This thesis contains investigations into the structure of molecules encoded within the mouse major histocompatibility complex. The first chapter [Steinmetz, M., J. G. Frelinger, D. Fisher, T. Hunkapiller, D. Pereira, S. M. Weissman, S. G. Nathenson, and L. Hood, Cell 24: 125] describes the isolation and characterization of the first cDNA clones encoding murine transplantation (H-2) antigens. This study showed that H-2 antigens contain DNA and protein sequences related to immunoglobulin (Ig) molecules, but that the similarity does not include the great somatic diversity characteristic of Ig molecules.

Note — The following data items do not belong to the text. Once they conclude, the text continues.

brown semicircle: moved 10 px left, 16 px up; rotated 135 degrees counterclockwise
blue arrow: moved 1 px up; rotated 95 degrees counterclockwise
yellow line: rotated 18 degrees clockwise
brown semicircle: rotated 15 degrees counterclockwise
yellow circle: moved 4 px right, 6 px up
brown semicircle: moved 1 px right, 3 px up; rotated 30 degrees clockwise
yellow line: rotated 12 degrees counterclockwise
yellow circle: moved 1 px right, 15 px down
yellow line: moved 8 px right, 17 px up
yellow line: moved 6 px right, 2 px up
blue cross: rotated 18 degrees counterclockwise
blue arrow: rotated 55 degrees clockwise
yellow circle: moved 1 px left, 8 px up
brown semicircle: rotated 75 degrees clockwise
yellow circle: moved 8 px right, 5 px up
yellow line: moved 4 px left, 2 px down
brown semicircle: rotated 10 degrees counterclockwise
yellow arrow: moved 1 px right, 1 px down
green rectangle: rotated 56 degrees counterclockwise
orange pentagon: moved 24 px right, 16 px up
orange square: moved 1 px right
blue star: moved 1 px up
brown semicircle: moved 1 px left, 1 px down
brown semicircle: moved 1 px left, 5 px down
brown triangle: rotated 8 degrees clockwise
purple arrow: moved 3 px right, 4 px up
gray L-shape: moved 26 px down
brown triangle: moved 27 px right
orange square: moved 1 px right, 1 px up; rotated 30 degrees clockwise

The second chapter contains methods for cloning and sequencing in M13 bacteriophage vectors. Included is a novel method of generating overlapping subclones for DNA sequencing by making a family of deletions in a DNA insert cloned in M13.

In the third chapter [Fisher, D. A., S. W. Hunt, and L. Hood J. Exp. Med. 162: 528], the complete structure of a gene encoding a serologically defined thymus leukemia (TL) antigen is elucidated. TL antigen is encoded in a gene, gene Tl3c, closely related to H-2 antigens, and appears to have undergone a gene conversion event with an H-2 gene. Tla-specific probes subcloned from T13^C enabled us to examine the organization of the eighteen cross hybridizing class I genes of the Tla region.

The last chapter contains the sequence of another gene, gene T1^C, previously identified as encoding TL antigen. However, the T1^C gene is a non-functional pseudogene, and was probably mis-identified. There is an apparent site of recombination in the T1^C gene that occurs precisely at a B2 Alu repeat sequence.